Severino, 44, of West Palm Beach, was sentenced to 65 months in prison, 3 years of supervised release (to include 6 months of home confinement), and ordered to pay $524,556 in restitution, by Senior U.S. District Judge Paul C. Huck. Additionally, while on supervised release the defendant is ordered to complete community service - 1,000 hours a year if unemployed and 300 hours a year if employed. On February 23, 2018, a jury found Severino guilty of thirteen counts of aiding and assisting in the preparation of false tax returns, in violation of Title 26, United States Code, Section 7206(2); two counts of wire fraud, in violation of Title 18, United States Code, Section 1343; and two counts of aggravated identity theft, in violation of Title 18, United States Code, Section 1028A(a)(1).

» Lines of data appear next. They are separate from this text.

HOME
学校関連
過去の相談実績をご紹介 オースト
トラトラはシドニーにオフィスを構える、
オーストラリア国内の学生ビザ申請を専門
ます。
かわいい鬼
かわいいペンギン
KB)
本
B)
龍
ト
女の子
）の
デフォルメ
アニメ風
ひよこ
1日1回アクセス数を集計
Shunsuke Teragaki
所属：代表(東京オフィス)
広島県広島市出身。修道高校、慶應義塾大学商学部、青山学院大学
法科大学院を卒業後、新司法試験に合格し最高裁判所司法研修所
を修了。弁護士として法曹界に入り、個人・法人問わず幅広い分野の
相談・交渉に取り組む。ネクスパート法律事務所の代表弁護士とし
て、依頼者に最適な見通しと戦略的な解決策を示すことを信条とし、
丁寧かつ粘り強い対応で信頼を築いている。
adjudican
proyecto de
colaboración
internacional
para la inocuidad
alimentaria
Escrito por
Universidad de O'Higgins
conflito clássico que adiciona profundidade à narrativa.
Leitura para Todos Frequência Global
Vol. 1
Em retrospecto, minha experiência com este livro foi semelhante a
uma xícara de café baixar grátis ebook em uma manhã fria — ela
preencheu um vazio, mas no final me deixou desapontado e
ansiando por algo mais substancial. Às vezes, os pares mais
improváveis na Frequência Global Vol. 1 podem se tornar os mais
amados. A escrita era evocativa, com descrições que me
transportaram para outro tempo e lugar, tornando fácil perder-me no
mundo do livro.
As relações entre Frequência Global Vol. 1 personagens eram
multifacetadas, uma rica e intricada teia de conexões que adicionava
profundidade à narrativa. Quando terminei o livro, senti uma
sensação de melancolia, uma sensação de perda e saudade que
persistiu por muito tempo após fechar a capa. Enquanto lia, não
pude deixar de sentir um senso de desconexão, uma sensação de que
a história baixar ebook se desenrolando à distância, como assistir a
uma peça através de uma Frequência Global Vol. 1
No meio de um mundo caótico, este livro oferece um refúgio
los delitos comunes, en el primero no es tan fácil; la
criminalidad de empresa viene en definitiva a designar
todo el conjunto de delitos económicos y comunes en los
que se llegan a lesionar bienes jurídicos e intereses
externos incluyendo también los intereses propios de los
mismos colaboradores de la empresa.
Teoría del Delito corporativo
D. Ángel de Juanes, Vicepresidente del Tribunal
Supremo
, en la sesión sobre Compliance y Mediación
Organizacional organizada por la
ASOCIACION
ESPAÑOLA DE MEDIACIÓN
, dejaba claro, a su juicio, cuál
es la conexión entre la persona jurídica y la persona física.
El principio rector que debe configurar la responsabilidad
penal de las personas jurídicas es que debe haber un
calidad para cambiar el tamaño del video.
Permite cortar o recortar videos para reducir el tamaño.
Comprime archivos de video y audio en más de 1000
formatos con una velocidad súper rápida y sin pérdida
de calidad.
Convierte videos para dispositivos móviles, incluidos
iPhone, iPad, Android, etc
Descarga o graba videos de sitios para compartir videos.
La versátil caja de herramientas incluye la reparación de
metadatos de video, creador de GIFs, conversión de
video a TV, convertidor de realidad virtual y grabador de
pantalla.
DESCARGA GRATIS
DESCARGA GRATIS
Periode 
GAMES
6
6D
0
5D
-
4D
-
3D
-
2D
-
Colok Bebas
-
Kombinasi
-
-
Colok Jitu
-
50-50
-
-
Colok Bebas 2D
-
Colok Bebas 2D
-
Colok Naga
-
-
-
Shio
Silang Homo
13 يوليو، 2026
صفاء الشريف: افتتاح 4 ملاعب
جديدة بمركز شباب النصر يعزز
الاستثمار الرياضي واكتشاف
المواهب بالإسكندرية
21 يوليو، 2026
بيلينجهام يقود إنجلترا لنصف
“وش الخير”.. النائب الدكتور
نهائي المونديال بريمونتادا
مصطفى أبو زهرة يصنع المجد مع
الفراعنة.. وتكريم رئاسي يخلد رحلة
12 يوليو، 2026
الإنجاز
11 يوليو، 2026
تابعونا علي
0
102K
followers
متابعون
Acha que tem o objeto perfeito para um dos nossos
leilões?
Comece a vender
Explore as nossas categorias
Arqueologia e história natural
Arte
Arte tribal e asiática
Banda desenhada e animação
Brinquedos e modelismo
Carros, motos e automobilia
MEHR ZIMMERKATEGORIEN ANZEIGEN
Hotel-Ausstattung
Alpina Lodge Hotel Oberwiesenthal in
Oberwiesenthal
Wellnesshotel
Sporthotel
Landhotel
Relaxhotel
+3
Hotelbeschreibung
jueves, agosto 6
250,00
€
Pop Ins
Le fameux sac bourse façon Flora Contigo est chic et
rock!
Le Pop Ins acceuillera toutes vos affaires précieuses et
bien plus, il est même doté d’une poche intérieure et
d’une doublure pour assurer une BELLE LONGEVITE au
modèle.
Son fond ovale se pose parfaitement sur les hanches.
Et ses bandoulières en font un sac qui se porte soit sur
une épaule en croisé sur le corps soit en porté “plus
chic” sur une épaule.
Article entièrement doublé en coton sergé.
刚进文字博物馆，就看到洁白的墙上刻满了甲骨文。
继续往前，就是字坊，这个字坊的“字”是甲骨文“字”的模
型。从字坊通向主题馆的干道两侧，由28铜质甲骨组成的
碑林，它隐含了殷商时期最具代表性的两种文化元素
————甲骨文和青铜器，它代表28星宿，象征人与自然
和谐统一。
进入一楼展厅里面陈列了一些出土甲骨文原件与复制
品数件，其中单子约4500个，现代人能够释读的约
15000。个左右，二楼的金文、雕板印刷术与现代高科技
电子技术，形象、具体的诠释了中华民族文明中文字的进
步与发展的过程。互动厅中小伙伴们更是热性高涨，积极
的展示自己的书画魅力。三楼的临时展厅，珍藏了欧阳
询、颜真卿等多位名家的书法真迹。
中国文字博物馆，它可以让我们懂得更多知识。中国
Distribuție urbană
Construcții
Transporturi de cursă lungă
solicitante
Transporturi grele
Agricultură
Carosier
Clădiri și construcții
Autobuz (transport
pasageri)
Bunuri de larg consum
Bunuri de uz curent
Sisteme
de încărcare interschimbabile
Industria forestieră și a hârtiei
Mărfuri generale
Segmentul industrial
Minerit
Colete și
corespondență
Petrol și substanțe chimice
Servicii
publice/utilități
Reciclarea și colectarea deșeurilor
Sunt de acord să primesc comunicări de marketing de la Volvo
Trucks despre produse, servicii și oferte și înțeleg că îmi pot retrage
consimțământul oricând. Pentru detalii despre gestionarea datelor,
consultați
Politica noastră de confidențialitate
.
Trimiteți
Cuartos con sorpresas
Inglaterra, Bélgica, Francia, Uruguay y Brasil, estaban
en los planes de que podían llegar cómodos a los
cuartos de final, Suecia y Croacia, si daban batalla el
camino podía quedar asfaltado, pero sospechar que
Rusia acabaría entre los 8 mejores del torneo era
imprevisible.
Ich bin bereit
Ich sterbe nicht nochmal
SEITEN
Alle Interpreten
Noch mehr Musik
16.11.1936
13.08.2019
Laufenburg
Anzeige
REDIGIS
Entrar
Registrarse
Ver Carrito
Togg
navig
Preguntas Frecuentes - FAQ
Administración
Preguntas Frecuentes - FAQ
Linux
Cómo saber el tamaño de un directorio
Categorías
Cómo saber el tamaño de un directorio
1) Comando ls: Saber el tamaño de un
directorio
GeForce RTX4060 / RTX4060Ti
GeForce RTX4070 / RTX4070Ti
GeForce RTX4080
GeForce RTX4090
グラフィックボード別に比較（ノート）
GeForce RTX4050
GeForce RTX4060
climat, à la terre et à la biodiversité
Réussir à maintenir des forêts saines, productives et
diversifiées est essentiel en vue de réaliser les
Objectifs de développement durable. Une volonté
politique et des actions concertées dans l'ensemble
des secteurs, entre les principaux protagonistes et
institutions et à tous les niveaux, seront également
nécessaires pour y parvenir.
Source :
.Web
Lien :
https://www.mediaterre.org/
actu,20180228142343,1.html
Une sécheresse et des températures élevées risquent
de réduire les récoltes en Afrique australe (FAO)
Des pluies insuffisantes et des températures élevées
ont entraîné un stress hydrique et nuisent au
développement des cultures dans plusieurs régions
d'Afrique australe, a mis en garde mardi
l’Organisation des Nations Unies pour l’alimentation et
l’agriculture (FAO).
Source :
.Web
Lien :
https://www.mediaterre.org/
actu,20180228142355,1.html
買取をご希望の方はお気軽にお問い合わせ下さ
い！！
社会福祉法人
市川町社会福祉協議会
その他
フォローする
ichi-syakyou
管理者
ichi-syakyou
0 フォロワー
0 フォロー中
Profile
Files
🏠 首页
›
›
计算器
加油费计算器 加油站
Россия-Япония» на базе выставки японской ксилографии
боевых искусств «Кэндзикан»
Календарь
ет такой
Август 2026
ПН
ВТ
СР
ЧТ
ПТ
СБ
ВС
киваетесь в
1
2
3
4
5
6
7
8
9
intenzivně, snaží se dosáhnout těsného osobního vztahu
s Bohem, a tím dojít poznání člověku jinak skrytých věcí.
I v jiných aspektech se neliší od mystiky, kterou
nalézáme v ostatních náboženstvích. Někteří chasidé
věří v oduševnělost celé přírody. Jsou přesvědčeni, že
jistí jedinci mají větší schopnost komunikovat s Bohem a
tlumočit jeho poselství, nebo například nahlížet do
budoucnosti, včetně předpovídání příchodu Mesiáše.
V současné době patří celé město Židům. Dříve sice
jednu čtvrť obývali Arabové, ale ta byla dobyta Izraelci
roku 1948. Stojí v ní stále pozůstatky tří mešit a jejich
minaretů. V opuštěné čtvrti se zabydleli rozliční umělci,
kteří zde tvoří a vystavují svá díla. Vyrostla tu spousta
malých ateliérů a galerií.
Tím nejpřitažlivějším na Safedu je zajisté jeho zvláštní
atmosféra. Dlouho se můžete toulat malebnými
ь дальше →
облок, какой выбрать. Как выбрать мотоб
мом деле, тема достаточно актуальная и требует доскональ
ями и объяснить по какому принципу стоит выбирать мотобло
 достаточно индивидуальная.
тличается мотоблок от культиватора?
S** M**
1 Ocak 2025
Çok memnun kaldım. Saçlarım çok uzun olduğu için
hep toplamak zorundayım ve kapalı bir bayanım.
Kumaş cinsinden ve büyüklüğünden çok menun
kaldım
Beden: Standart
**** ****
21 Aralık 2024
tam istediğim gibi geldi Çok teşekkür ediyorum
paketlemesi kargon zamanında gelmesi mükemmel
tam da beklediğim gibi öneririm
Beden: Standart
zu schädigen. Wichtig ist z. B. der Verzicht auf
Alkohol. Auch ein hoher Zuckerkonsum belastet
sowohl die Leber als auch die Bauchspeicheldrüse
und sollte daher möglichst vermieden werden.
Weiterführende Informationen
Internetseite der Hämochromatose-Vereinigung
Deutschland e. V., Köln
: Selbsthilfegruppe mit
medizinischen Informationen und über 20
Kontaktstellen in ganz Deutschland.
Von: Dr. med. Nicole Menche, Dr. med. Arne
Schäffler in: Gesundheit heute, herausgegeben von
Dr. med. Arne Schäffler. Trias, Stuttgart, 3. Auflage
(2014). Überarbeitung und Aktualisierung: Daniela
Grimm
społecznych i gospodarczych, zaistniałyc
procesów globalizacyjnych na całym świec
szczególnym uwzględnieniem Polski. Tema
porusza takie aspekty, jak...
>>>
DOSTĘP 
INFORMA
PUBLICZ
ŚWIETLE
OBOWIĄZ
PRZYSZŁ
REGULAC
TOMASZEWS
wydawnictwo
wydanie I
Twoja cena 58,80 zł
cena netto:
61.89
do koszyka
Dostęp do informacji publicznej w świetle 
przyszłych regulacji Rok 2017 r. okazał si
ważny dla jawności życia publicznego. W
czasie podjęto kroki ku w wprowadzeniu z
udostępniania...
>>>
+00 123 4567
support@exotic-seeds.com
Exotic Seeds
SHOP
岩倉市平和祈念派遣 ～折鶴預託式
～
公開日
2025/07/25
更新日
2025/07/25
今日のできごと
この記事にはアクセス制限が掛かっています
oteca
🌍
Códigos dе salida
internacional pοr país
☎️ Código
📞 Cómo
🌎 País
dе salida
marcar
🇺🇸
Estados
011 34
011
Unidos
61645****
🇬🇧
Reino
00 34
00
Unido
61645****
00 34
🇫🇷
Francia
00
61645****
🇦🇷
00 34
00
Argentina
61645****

According to the evidence presented at trial, Severino operated a purported tax preparation business from his home in West Palm Beach. He unjustly enriched himself and others by submitting individual tax returns to the IRS on behalf of other individuals claiming false and fraudulent credits and deductions. Severino falsely reported that the taxpayers were entitled to receive a tax credit under the American Opportunity Credit, when the defendant knew that the taxpayers did not have qualified education expenses and were not entitled to receive this credit. Without his clients’ knowledge or consent, Severino diverted portions of his clients’ tax refunds to bank accounts that he controlled. Over the three years that Severino engaged in this fraudulent tax return business, he sought over $1.6 million in refunds from the IRS on behalf of himself and his clients, and diverted tens of thousands of dollars of IRS tax refunds into his own bank accounts.
Mr. Greenberg commended the investigative efforts of IRS-CI. This case was prosecuted by Assistant U.S. Attorneys Daniel J. Marcet and Lisa H. Miller.